Smith v. Butler

PETITIONER: Smith
RESPONDENT: Butler
LOCATION: Mapp's Residence

DOCKET NO.: 313
DECIDED BY: Warren Court (1958-1962)
LOWER COURT: State appellate court

CITATION: 366 US 161 (1961)
ARGUED: Mar 27, 1961 / Mar 28, 1961
DECIDED: Apr 24, 1961

Facts of the case

Question

Media for Smith v. Butler

Audio Transcription for Oral Argument - March 28, 1961 in Smith v. Butler

Audio Transcription for Oral Argument - March 27, 1961 in Smith v. Butler

Earl Warren:

Number 313, Bert Smith, Petitioner, versus J. Turner Butler et al., Trustees.

Mr. Frates.

William S. Frates:

Mr. Chief Justice, may it please the Court.

The petitioner is here asking this Honorable Court to set aside a final judgment for the respondent, reverse the opinion of the Florida District Court of Appeals and reinstate the jury verdict for the petitioner in a Federal Employers' Liability Act case which he recovered after a several day of trial.

The petitioner was a railroad employee, was given a so-called "field test".

He was or suffered personal injuries, received a jury verdict which was taken away from him by the Florida Court of Appeals.

The issue to the petitioner seems to be whether or not the manner, method and motive in giving an alleged field test, which resulted in personal injury to the petitioner, states an issue under the Federal Employers' Liability Act or as a grievance under the Railway Labor Act which what -- is what the Florida Appellate Court determined.

The Florida Appellate Court held and I quote, "That there was no justiciable issue at least under the Federal Employers' Liability Act that could be raised as to the propriety or the right of the railroad to give a test.

And if the petitioner will agree, he had a remedy for such grievance under the Railway Labor Act, completely ignoring a fact, that the Railway Labor Act provides no remedy for personal injury.

Petitioner contended in his complaint that the railroad was liable in the following respects, in negligently and unlawfully requiring the plaintiff to participate in such a field test and two, in negligently allowing the servants, agents or supervisors to conduct such a test which resulted in a personal injury to the railroad employee.

The Florida court states in its opinion that there could be no issue under such allegation and made some statement about a reasonable safe place to work which we felt had no application.

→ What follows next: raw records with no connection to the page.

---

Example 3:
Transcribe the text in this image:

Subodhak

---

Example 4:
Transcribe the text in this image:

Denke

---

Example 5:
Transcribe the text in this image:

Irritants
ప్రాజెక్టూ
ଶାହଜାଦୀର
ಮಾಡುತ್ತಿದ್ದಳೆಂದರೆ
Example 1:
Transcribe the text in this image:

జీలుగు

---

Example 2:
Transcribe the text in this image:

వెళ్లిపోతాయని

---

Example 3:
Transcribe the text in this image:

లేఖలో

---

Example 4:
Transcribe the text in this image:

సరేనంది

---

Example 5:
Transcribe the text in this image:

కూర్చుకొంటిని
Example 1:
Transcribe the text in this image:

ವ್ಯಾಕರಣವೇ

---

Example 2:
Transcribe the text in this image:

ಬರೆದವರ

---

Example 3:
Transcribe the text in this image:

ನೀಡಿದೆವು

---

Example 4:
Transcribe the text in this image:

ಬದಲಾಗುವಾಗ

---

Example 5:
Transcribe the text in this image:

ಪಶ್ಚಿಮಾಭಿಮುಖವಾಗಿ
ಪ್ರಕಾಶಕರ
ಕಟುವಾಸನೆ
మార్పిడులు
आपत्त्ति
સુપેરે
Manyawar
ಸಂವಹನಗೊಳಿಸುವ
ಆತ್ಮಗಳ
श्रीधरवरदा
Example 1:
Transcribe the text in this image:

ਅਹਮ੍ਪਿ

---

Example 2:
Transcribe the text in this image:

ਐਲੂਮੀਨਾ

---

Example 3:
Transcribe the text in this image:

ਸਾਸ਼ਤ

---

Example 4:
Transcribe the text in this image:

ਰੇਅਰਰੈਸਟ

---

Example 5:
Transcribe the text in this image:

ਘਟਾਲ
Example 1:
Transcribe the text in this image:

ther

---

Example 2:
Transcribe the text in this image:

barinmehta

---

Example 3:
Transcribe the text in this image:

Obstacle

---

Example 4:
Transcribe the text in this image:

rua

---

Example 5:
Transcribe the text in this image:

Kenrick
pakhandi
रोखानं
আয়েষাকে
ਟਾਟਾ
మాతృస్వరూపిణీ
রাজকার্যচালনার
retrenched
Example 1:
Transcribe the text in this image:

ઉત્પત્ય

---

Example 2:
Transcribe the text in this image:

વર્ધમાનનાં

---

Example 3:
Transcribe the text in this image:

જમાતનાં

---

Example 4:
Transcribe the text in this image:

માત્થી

In 1956, Bert Smith, flagman on the Florida East Coast, weighed 262 pounds.

This was lower than his average weight.

His previous weight had been sometimes in the 300.

He was 61 years of age.

He was five foot and three.

He was and is a legend on the Florida East Coast Railroad.

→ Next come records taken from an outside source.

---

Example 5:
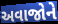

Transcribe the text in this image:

અવાજોને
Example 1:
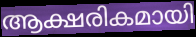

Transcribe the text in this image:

ആക്ഷരികമായി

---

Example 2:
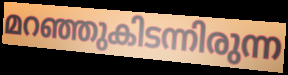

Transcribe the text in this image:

മറഞ്ഞുകിടന്നിരുന്ന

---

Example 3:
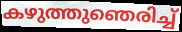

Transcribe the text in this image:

കഴുത്തുഞെരിച്ച്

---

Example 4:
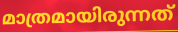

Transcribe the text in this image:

മാത്രമായിരുന്നത്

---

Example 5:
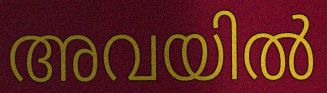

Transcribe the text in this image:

അവയിൽ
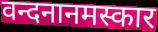
वन्दनानमस्कार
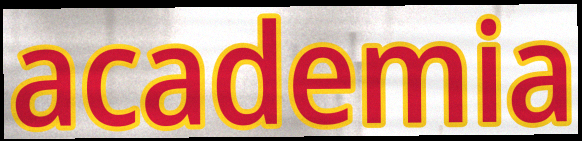
academia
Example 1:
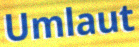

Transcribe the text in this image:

Umlaut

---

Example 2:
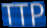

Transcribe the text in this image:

TTP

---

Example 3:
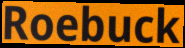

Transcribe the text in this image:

Roebuck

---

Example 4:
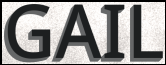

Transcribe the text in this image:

GAIL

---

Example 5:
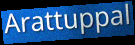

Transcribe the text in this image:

Arattuppal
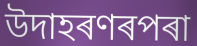
উদাহৰণৰপৰা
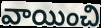
వాయించి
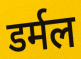
डर्मल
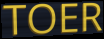
TOER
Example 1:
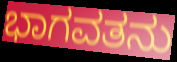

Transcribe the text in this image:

ಭಾಗವತನು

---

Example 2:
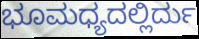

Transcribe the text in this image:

ಭೂಮಧ್ಯದಲ್ಲಿರ್ದು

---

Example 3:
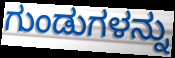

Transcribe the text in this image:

ಗುಂಡುಗಳನ್ನು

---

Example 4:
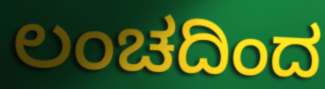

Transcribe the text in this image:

ಲಂಚದಿಂದ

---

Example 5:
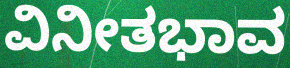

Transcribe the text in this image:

ವಿನೀತಭಾವ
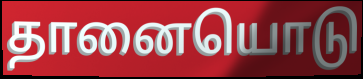
தானையொடு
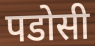
पडोसी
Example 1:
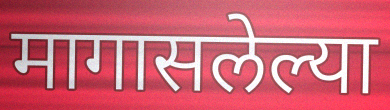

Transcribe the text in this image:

मागासलेल्या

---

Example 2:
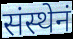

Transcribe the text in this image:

संस्थेनं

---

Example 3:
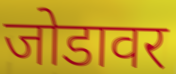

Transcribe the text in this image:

जोडावर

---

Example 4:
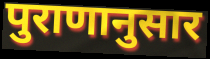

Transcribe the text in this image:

पुराणानुसार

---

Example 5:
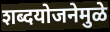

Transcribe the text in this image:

शब्दयोजनेमुळे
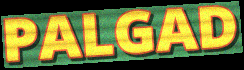
PALGAD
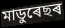
মাডুৰেছৰ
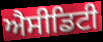
ਐਸੀਡਿਟੀ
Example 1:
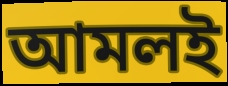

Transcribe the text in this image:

আমলই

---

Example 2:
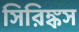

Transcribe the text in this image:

সিরিঙ্কস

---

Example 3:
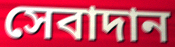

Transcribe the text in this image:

সেবাদান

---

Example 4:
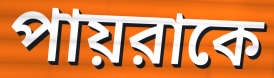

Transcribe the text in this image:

He is a man who knew all the roads and had never received a demerit in 30 years -- 37 years of service as a bagger and a flagman.

Potter Stewart:

Suppose his nickname was Tiny usually is.

William S. Frates:

It's his colleague's language, sir.

Potter Stewart:

Yes.[Laughter]

William S. Frates:

In September of 1956, a railroad supervisor asked Smith to retire.

He was on the train and get ready to go to Jacksonville.

Mr. Smith advised him that he had two or three more years of good service and he refused to retire.

He was then ordered to take an alleged physical fitness test.

This was the first term in the history of this railroad that anybody in his capacity had ever been requested or ordered to take this type of test.

The railroad had been in existence since 1896.

The railroad or the supervisors of the railroad admittedly the bias of test that it knew Smith, in his physical condition, could not pass.

It was a walking a mile down the tracks on a hot humid Florida day.

There had been very little change in Smith's physical conditions for a period of several years.